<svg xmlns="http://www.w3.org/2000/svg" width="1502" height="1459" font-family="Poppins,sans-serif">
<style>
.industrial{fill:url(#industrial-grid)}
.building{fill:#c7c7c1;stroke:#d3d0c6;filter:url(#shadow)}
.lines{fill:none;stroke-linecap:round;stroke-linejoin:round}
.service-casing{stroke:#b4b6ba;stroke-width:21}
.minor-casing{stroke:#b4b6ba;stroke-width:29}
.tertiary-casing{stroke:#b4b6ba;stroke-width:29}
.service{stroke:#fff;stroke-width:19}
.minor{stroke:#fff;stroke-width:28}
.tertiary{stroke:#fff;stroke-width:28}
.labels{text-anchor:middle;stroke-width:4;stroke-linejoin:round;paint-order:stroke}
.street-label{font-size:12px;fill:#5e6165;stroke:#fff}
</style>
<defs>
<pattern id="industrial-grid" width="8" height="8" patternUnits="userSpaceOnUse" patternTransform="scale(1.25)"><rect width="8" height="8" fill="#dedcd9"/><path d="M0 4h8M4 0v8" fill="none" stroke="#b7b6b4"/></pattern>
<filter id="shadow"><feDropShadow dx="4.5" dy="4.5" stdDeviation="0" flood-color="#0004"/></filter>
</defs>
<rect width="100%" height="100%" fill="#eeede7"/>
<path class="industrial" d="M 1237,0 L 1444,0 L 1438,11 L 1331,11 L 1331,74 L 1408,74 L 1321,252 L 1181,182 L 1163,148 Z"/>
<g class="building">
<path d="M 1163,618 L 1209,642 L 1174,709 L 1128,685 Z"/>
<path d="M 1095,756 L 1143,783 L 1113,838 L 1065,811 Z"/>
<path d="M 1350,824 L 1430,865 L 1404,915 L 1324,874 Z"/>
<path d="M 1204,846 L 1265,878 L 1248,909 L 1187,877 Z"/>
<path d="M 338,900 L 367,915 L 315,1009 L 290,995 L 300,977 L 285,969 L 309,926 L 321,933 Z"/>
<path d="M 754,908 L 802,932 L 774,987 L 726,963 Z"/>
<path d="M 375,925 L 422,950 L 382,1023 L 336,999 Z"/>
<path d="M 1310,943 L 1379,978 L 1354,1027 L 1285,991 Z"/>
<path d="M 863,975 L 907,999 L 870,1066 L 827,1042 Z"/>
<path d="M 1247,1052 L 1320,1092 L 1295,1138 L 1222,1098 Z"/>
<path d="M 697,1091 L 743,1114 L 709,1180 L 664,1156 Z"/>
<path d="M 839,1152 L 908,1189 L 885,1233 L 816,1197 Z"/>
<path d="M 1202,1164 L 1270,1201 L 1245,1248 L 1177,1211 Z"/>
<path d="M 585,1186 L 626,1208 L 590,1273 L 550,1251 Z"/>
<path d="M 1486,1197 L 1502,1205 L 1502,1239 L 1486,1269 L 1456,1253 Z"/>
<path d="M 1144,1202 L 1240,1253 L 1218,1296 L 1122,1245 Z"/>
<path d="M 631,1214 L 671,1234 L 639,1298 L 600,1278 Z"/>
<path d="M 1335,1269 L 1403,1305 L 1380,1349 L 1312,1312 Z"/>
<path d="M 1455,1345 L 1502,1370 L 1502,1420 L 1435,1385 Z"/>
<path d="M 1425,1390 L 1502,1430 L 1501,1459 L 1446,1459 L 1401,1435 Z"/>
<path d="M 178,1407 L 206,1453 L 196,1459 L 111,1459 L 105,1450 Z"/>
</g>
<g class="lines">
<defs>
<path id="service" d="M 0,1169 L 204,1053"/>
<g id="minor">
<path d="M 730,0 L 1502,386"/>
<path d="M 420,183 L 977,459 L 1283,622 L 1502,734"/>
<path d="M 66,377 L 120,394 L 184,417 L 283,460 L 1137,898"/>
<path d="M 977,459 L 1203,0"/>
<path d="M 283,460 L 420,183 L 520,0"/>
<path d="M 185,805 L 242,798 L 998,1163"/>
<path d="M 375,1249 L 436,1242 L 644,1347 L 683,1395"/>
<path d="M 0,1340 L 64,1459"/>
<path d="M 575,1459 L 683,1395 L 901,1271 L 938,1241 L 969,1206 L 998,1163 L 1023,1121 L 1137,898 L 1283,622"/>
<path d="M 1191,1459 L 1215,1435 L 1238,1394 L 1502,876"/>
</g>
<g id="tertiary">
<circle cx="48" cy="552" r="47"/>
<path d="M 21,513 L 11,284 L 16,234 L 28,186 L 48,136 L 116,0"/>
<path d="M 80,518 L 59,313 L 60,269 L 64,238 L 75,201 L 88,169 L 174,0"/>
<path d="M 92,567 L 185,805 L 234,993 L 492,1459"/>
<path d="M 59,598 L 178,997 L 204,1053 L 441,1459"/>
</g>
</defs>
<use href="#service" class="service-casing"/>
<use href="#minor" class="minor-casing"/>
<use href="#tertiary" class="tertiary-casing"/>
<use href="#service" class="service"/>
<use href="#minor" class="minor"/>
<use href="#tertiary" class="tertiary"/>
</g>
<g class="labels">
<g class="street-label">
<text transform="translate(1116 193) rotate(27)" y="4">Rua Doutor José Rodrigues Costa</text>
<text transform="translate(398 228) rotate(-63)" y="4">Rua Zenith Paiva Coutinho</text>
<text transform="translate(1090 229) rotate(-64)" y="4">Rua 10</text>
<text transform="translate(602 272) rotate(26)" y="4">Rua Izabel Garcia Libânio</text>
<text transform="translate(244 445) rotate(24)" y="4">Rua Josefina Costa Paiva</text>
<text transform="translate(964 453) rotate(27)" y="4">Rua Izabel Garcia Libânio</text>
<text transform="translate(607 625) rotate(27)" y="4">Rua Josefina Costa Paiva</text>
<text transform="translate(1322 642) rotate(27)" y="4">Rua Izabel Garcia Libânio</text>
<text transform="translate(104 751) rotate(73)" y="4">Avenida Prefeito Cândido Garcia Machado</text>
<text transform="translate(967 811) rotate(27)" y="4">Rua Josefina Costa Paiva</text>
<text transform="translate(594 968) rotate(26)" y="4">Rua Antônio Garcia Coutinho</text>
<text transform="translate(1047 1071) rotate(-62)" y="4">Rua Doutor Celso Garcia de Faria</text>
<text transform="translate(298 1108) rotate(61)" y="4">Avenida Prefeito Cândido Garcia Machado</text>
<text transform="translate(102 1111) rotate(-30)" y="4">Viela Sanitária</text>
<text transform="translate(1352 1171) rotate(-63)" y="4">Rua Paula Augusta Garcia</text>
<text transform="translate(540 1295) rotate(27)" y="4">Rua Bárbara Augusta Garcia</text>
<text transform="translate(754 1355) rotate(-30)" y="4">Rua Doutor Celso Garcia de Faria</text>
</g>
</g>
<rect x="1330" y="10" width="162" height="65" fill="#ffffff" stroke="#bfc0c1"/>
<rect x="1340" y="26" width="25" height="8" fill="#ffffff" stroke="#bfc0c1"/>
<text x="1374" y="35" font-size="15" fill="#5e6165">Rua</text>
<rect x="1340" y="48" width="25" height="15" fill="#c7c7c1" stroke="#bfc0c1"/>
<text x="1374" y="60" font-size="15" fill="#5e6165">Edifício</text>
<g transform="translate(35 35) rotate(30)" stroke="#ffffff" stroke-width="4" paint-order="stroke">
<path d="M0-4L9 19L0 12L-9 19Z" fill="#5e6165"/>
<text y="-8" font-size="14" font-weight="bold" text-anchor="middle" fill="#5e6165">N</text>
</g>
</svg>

AIM OF THE EXERCISE: Copy out the material in its entirety. Keep it exact.

ANSWER TO THIS PROBLEM:
<svg xmlns="http://www.w3.org/2000/svg" width="1502" height="1459" font-family="Poppins,sans-serif">
<style>
.industrial{fill:url(#industrial-grid)}
.building{fill:#c7c7c1;stroke:#d3d0c6;filter:url(#shadow)}
.lines{fill:none;stroke-linecap:round;stroke-linejoin:round}
.service-casing{stroke:#b4b6ba;stroke-width:21}
.minor-casing{stroke:#b4b6ba;stroke-width:29}
.tertiary-casing{stroke:#b4b6ba;stroke-width:29}
.service{stroke:#fff;stroke-width:19}
.minor{stroke:#fff;stroke-width:28}
.tertiary{stroke:#fff;stroke-width:28}
.labels{text-anchor:middle;stroke-width:4;stroke-linejoin:round;paint-order:stroke}
.street-label{font-size:12px;fill:#5e6165;stroke:#fff}
</style>
<defs>
<pattern id="industrial-grid" width="8" height="8" patternUnits="userSpaceOnUse" patternTransform="scale(1.25)"><rect width="8" height="8" fill="#dedcd9"/><path d="M0 4h8M4 0v8" fill="none" stroke="#b7b6b4"/></pattern>
<filter id="shadow"><feDropShadow dx="4.5" dy="4.5" stdDeviation="0" flood-color="#0004"/></filter>
</defs>
<rect width="100%" height="100%" fill="#eeede7"/>
<path class="industrial" d="M 1237,0 L 1444,0 L 1438,11 L 1331,11 L 1331,74 L 1408,74 L 1321,252 L 1181,182 L 1163,148 Z"/>
<g class="building">
<path d="M 1163,618 L 1209,642 L 1174,709 L 1128,685 Z"/>
<path d="M 1095,756 L 1143,783 L 1113,838 L 1065,811 Z"/>
<path d="M 1350,824 L 1430,865 L 1404,915 L 1324,874 Z"/>
<path d="M 1204,846 L 1265,878 L 1248,909 L 1187,877 Z"/>
<path d="M 338,900 L 367,915 L 315,1009 L 290,995 L 300,977 L 285,969 L 309,926 L 321,933 Z"/>
<path d="M 754,908 L 802,932 L 774,987 L 726,963 Z"/>
<path d="M 375,925 L 422,950 L 382,1023 L 336,999 Z"/>
<path d="M 1310,943 L 1379,978 L 1354,1027 L 1285,991 Z"/>
<path d="M 863,975 L 907,999 L 870,1066 L 827,1042 Z"/>
<path d="M 1247,1052 L 1320,1092 L 1295,1138 L 1222,1098 Z"/>
<path d="M 697,1091 L 743,1114 L 709,1180 L 664,1156 Z"/>
<path d="M 839,1152 L 908,1189 L 885,1233 L 816,1197 Z"/>
<path d="M 1202,1164 L 1270,1201 L 1245,1248 L 1177,1211 Z"/>
<path d="M 585,1186 L 626,1208 L 590,1273 L 550,1251 Z"/>
<path d="M 1486,1197 L 1502,1205 L 1502,1239 L 1486,1269 L 1456,1253 Z"/>
<path d="M 1144,1202 L 1240,1253 L 1218,1296 L 1122,1245 Z"/>
<path d="M 631,1214 L 671,1234 L 639,1298 L 600,1278 Z"/>
<path d="M 1335,1269 L 1403,1305 L 1380,1349 L 1312,1312 Z"/>
<path d="M 1455,1345 L 1502,1370 L 1502,1420 L 1435,1385 Z"/>
<path d="M 1425,1390 L 1502,1430 L 1501,1459 L 1446,1459 L 1401,1435 Z"/>
<path d="M 178,1407 L 206,1453 L 196,1459 L 111,1459 L 105,1450 Z"/>
</g>
<g class="lines">
<defs>
<path id="service" d="M 0,1169 L 204,1053"/>
<g id="minor">
<path d="M 730,0 L 1502,386"/>
<path d="M 420,183 L 977,459 L 1283,622 L 1502,734"/>
<path d="M 66,377 L 120,394 L 184,417 L 283,460 L 1137,898"/>
<path d="M 977,459 L 1203,0"/>
<path d="M 283,460 L 420,183 L 520,0"/>
<path d="M 185,805 L 242,798 L 998,1163"/>
<path d="M 375,1249 L 436,1242 L 644,1347 L 683,1395"/>
<path d="M 0,1340 L 64,1459"/>
<path d="M 575,1459 L 683,1395 L 901,1271 L 938,1241 L 969,1206 L 998,1163 L 1023,1121 L 1137,898 L 1283,622"/>
<path d="M 1191,1459 L 1215,1435 L 1238,1394 L 1502,876"/>
</g>
<g id="tertiary">
<circle cx="48" cy="552" r="47"/>
<path d="M 21,513 L 11,284 L 16,234 L 28,186 L 48,136 L 116,0"/>
<path d="M 80,518 L 59,313 L 60,269 L 64,238 L 75,201 L 88,169 L 174,0"/>
<path d="M 92,567 L 185,805 L 234,993 L 492,1459"/>
<path d="M 59,598 L 178,997 L 204,1053 L 441,1459"/>
</g>
</defs>
<use href="#service" class="service-casing"/>
<use href="#minor" class="minor-casing"/>
<use href="#tertiary" class="tertiary-casing"/>
<use href="#service" class="service"/>
<use href="#minor" class="minor"/>
<use href="#tertiary" class="tertiary"/>
</g>
<g class="labels">
<g class="street-label">
<text transform="translate(1116 193) rotate(27)" y="4">Rua Doutor José Rodrigues Costa</text>
<text transform="translate(398 228) rotate(-63)" y="4">Rua Zenith Paiva Coutinho</text>
<text transform="translate(1090 229) rotate(-64)" y="4">Rua 10</text>
<text transform="translate(602 272) rotate(26)" y="4">Rua Izabel Garcia Libânio</text>
<text transform="translate(244 445) rotate(24)" y="4">Rua Josefina Costa Paiva</text>
<text transform="translate(964 453) rotate(27)" y="4">Rua Izabel Garcia Libânio</text>
<text transform="translate(607 625) rotate(27)" y="4">Rua Josefina Costa Paiva</text>
<text transform="translate(1322 642) rotate(27)" y="4">Rua Izabel Garcia Libânio</text>
<text transform="translate(104 751) rotate(73)" y="4">Avenida Prefeito Cândido Garcia Machado</text>
<text transform="translate(967 811) rotate(27)" y="4">Rua Josefina Costa Paiva</text>
<text transform="translate(594 968) rotate(26)" y="4">Rua Antônio Garcia Coutinho</text>
<text transform="translate(1047 1071) rotate(-62)" y="4">Rua Doutor Celso Garcia de Faria</text>
<text transform="translate(298 1108) rotate(61)" y="4">Avenida Prefeito Cândido Garcia Machado</text>
<text transform="translate(102 1111) rotate(-30)" y="4">Viela Sanitária</text>
<text transform="translate(1352 1171) rotate(-63)" y="4">Rua Paula Augusta Garcia</text>
<text transform="translate(540 1295) rotate(27)" y="4">Rua Bárbara Augusta Garcia</text>
<text transform="translate(754 1355) rotate(-30)" y="4">Rua Doutor Celso Garcia de Faria</text>
</g>
</g>
<rect x="1330" y="10" width="162" height="65" fill="#ffffff" stroke="#bfc0c1"/>
<rect x="1340" y="26" width="25" height="8" fill="#ffffff" stroke="#bfc0c1"/>
<text x="1374" y="35" font-size="15" fill="#5e6165">Rua</text>
<rect x="1340" y="48" width="25" height="15" fill="#c7c7c1" stroke="#bfc0c1"/>
<text x="1374" y="60" font-size="15" fill="#5e6165">Edifício</text>
<g transform="translate(35 35) rotate(30)" stroke="#ffffff" stroke-width="4" paint-order="stroke">
<path d="M0-4L9 19L0 12L-9 19Z" fill="#5e6165"/>
<text y="-8" font-size="14" font-weight="bold" text-anchor="middle" fill="#5e6165">N</text>
</g>
</svg>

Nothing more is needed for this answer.